# [Directions]
Only the lines from the one containing "Yes | 100,00 |" through the end of the listing below belong in your answer; retype them exactly.

Provided entries: Begin

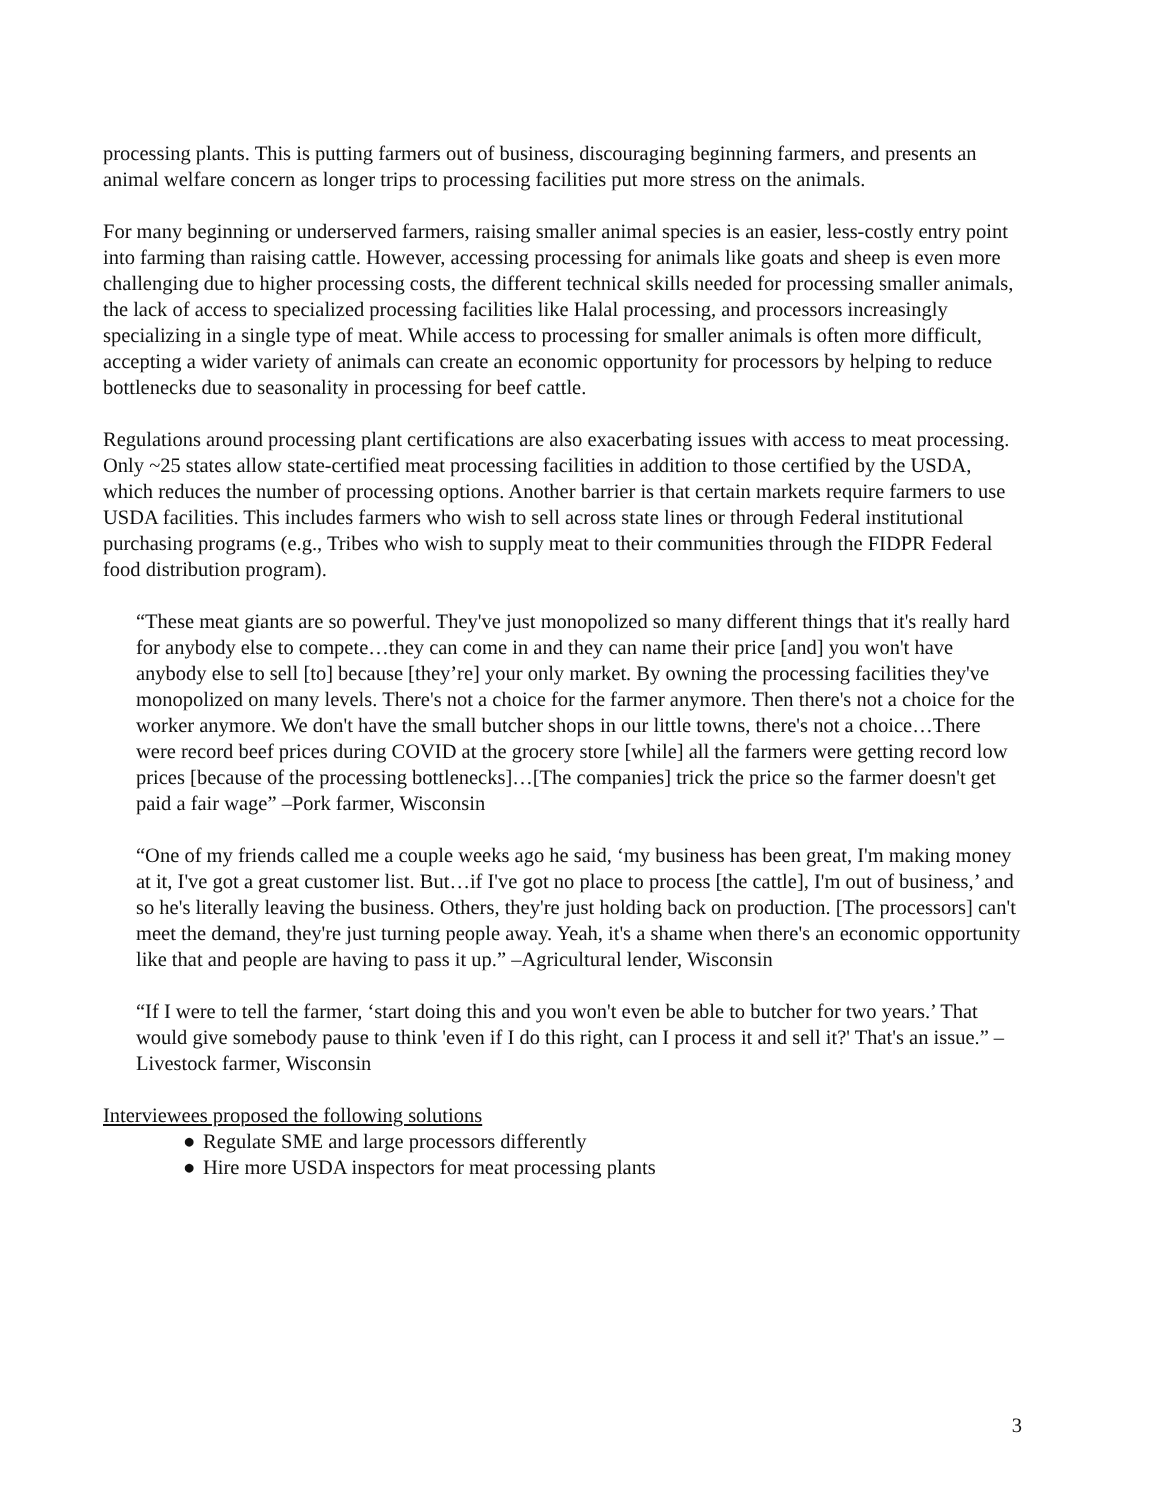processing plants. This is putting farmers out of business, discouraging beginning farmers, and presents an animal welfare concern as longer trips to processing facilities put more stress on the animals.
For many beginning or underserved farmers, raising smaller animal species is an easier, less-costly entry point into farming than raising cattle. However, accessing processing for animals like goats and sheep is even more challenging due to higher processing costs, the different technical skills needed for processing smaller animals, the lack of access to specialized processing facilities like Halal processing, and processors increasingly specializing in a single type of meat. While access to processing for smaller animals is often more difficult, accepting a wider variety of animals can create an economic opportunity for processors by helping to reduce bottlenecks due to seasonality in processing for beef cattle.
Regulations around processing plant certifications are also exacerbating issues with access to meat processing. Only ~25 states allow state-certified meat processing facilities in addition to those certified by the USDA, which reduces the number of processing options. Another barrier is that certain markets require farmers to use USDA facilities. This includes farmers who wish to sell across state lines or through Federal institutional purchasing programs (e.g., Tribes who wish to supply meat to their communities through the FIDPR Federal food distribution program).
“These meat giants are so powerful. They've just monopolized so many different things that it's really hard for anybody else to compete…they can come in and they can name their price [and] you won't have anybody else to sell [to] because [they’re] your only market. By owning the processing facilities they've monopolized on many levels. There's not a choice for the farmer anymore. Then there's not a choice for the worker anymore. We don't have the small butcher shops in our little towns, there's not a choice…There were record beef prices during COVID at the grocery store [while] all the farmers were getting record low prices [because of the processing bottlenecks]…[The companies] trick the price so the farmer doesn't get paid a fair wage” –Pork farmer, Wisconsin
“One of my friends called me a couple weeks ago he said, ‘my business has been great, I'm making money at it, I've got a great customer list. But…if I've got no place to process [the cattle], I'm out of business,’ and so he's literally leaving the business. Others, they're just holding back on production. [The processors] can't meet the demand, they're just turning people away. Yeah, it's a shame when there's an economic opportunity like that and people are having to pass it up.” –Agricultural lender, Wisconsin
“If I were to tell the farmer, ‘start doing this and you won't even be able to butcher for two years.’ That would give somebody pause to think 'even if I do this right, can I process it and sell it?' That's an issue.” –Livestock farmer, Wisconsin
Interviewees proposed the following solutions
● Regulate SME and large processors differently
● Hire more USDA inspectors for meat processing plants
3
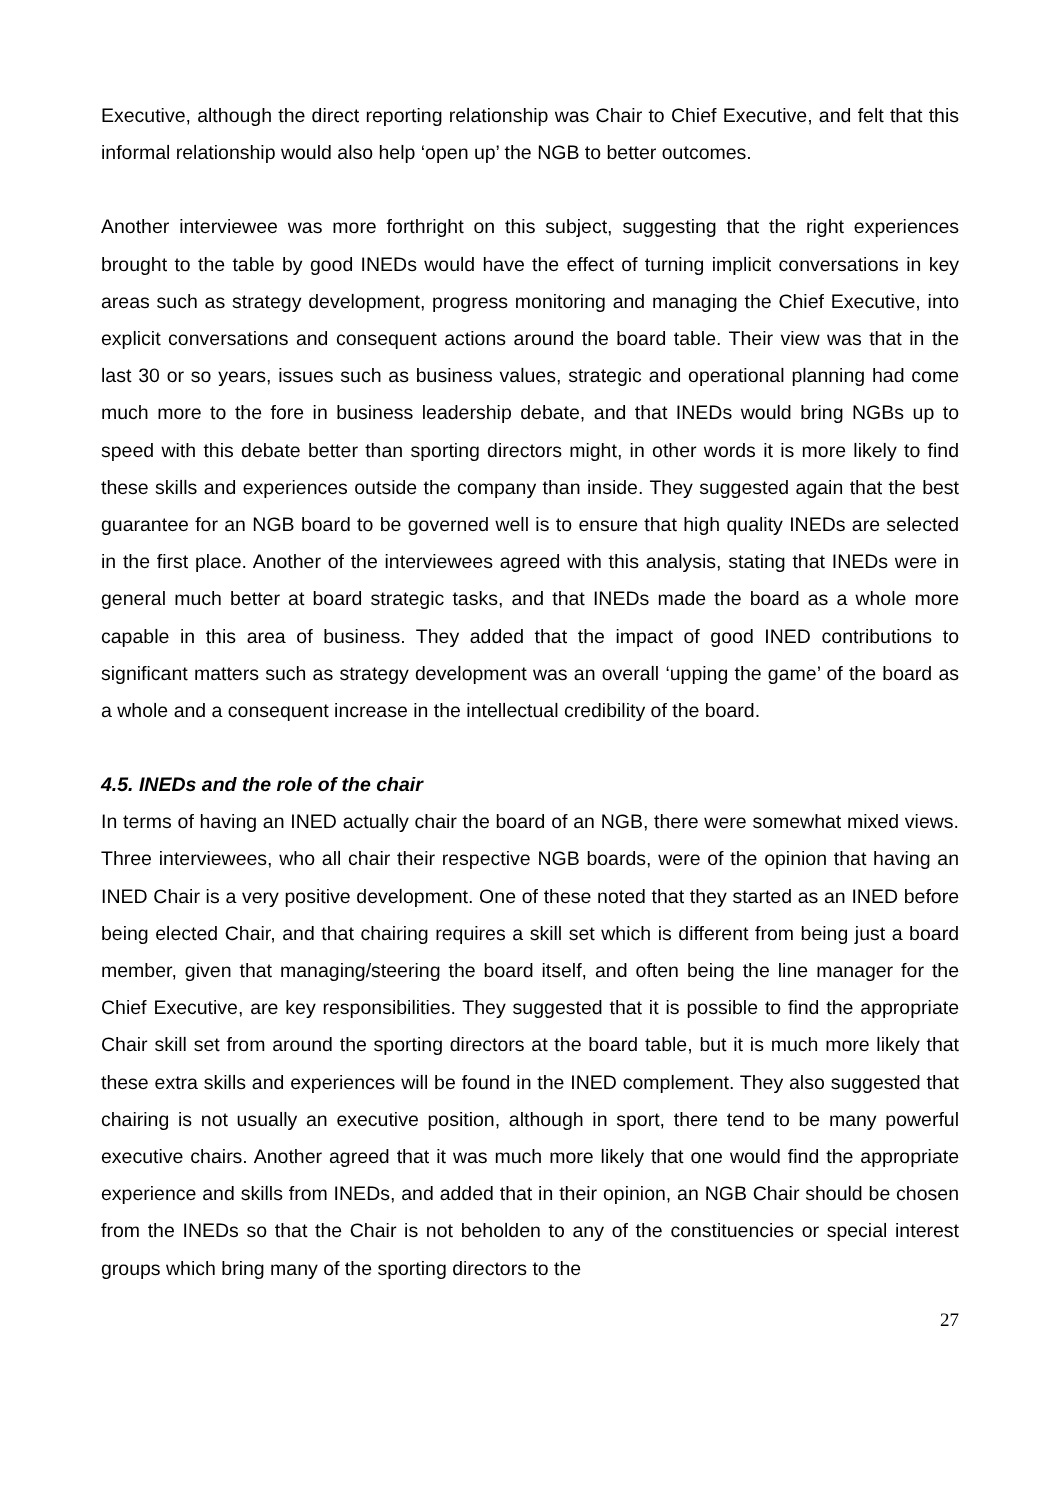Executive, although the direct reporting relationship was Chair to Chief Executive, and felt that this informal relationship would also help ‘open up’ the NGB to better outcomes.
Another interviewee was more forthright on this subject, suggesting that the right experiences brought to the table by good INEDs would have the effect of turning implicit conversations in key areas such as strategy development, progress monitoring and managing the Chief Executive, into explicit conversations and consequent actions around the board table. Their view was that in the last 30 or so years, issues such as business values, strategic and operational planning had come much more to the fore in business leadership debate, and that INEDs would bring NGBs up to speed with this debate better than sporting directors might, in other words it is more likely to find these skills and experiences outside the company than inside. They suggested again that the best guarantee for an NGB board to be governed well is to ensure that high quality INEDs are selected in the first place. Another of the interviewees agreed with this analysis, stating that INEDs were in general much better at board strategic tasks, and that INEDs made the board as a whole more capable in this area of business. They added that the impact of good INED contributions to significant matters such as strategy development was an overall ‘upping the game’ of the board as a whole and a consequent increase in the intellectual credibility of the board.
4.5. INEDs and the role of the chair
In terms of having an INED actually chair the board of an NGB, there were somewhat mixed views. Three interviewees, who all chair their respective NGB boards, were of the opinion that having an INED Chair is a very positive development. One of these noted that they started as an INED before being elected Chair, and that chairing requires a skill set which is different from being just a board member, given that managing/steering the board itself, and often being the line manager for the Chief Executive, are key responsibilities. They suggested that it is possible to find the appropriate Chair skill set from around the sporting directors at the board table, but it is much more likely that these extra skills and experiences will be found in the INED complement. They also suggested that chairing is not usually an executive position, although in sport, there tend to be many powerful executive chairs. Another agreed that it was much more likely that one would find the appropriate experience and skills from INEDs, and added that in their opinion, an NGB Chair should be chosen from the INEDs so that the Chair is not beholden to any of the constituencies or special interest groups which bring many of the sporting directors to the
27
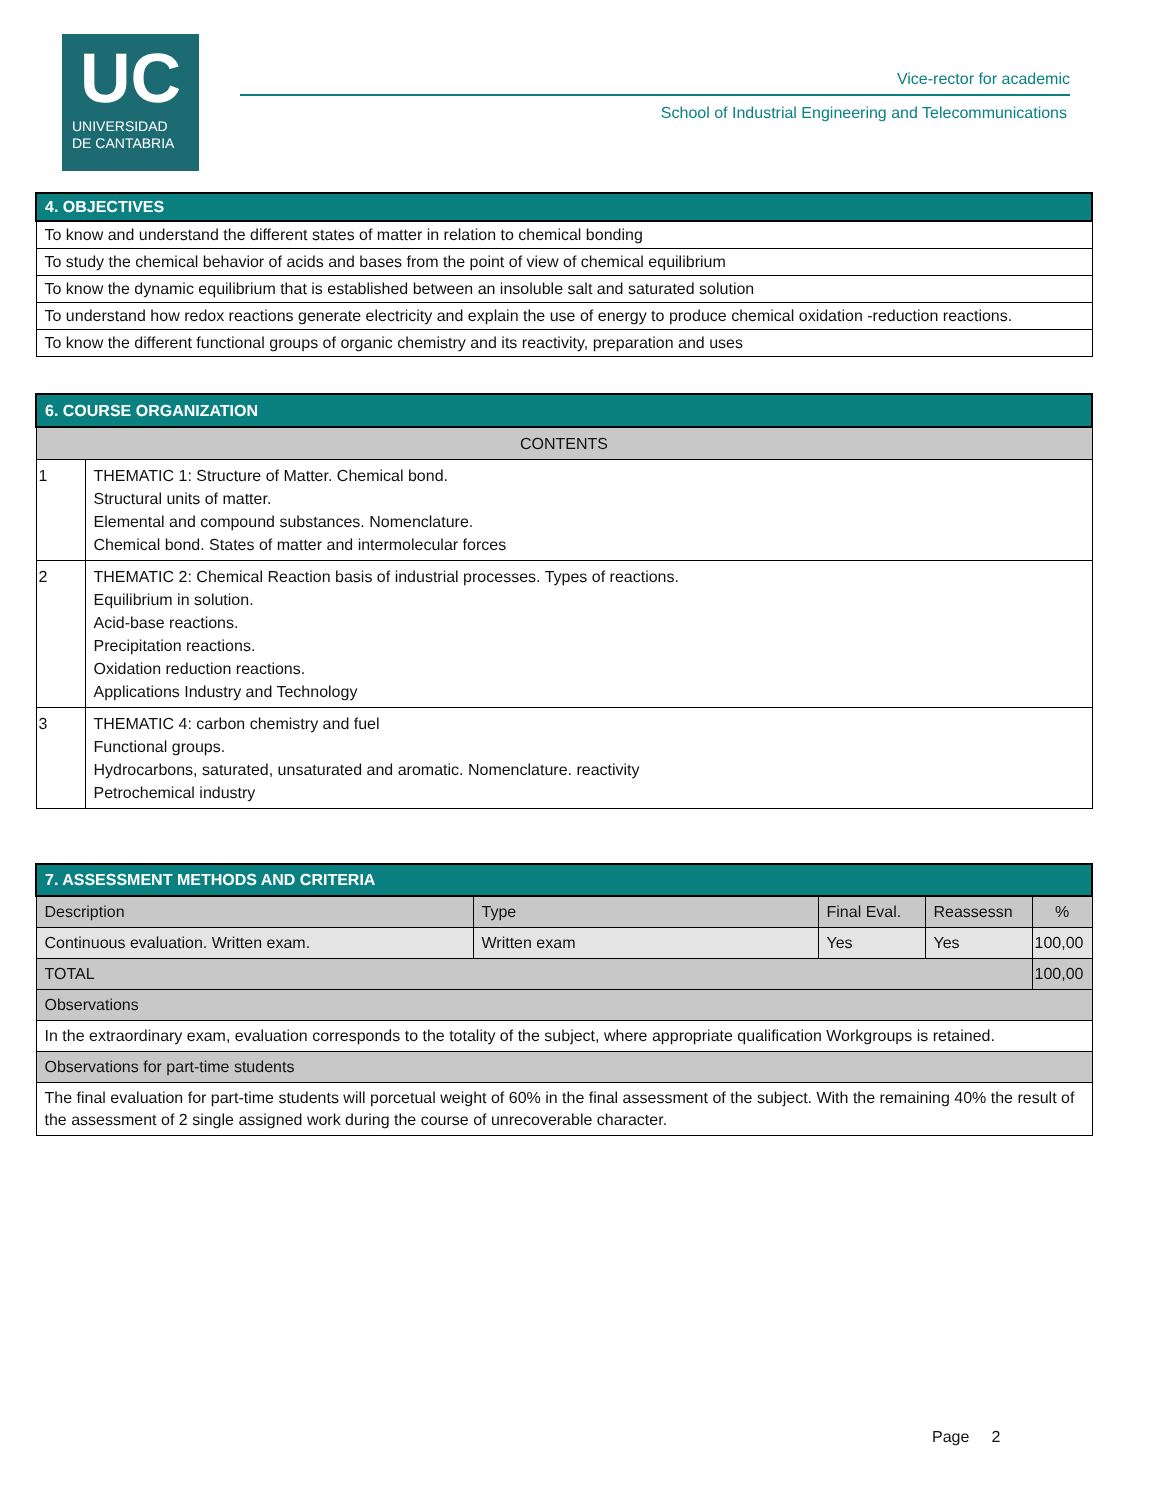UC
UNIVERSIDAD
DE CANTABRIA
Vice-rector for academic
School of Industrial Engineering and Telecommunications
| 4. OBJECTIVES |
| --- |
| To know and understand the different states of matter in relation to chemical bonding |
| To study the chemical behavior of acids and bases from the point of view of chemical equilibrium |
| To know the dynamic equilibrium that is established between an insoluble salt and saturated solution |
| To understand how redox reactions generate electricity and explain the use of energy to produce chemical oxidation -reduction reactions. |
| To know the different functional groups of organic chemistry and its reactivity, preparation and uses |
| 6. COURSE ORGANIZATION | |
| --- | --- |
| CONTENTS | |
| 1 | THEMATIC 1: Structure of Matter. Chemical bond. Structural units of matter. Elemental and compound substances. Nomenclature. Chemical bond. States of matter and intermolecular forces |
| 2 | THEMATIC 2: Chemical Reaction basis of industrial processes. Types of reactions. Equilibrium in solution. Acid-base reactions. Precipitation reactions. Oxidation reduction reactions. Applications Industry and Technology |
| 3 | THEMATIC 4: carbon chemistry and fuel Functional groups. Hydrocarbons, saturated, unsaturated and aromatic. Nomenclature. reactivity Petrochemical industry |
| 7. ASSESSMENT METHODS AND CRITERIA | | | | |
| --- | --- | --- | --- | --- |
| Description | Type | Final Eval. | Reassessn | % |
| Continuous evaluation. Written exam. | Written exam | Yes | Yes | 100,00 |
| TOTAL | | | | 100,00 |
| Observations | | | | |
| In the extraordinary exam, evaluation corresponds to the totality of the subject, where appropriate qualification Workgroups is retained. | | | | |
| Observations for part-time students | | | | |
| The final evaluation for part-time students will porcetual weight of 60% in the final assessment of the subject. With the remaining 40% the result of the assessment of 2 single assigned work during the course of unrecoverable character. | | | | |
Page 2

Provided entries: End

# [Answer]
| Continuous evaluation. Written exam. | Written exam | Yes | Yes | 100,00 |
| TOTAL | | | | 100,00 |
| Observations | | | | |
| In the extraordinary exam, evaluation corresponds to the totality of the subject, where appropriate qualification Workgroups is retained. | | | | |
| Observations for part-time students | | | | |
| The final evaluation for part-time students will porcetual weight of 60% in the final assessment of the subject. With the remaining 40% the result of the assessment of 2 single assigned work during the course of unrecoverable character. | | | | |
Page 2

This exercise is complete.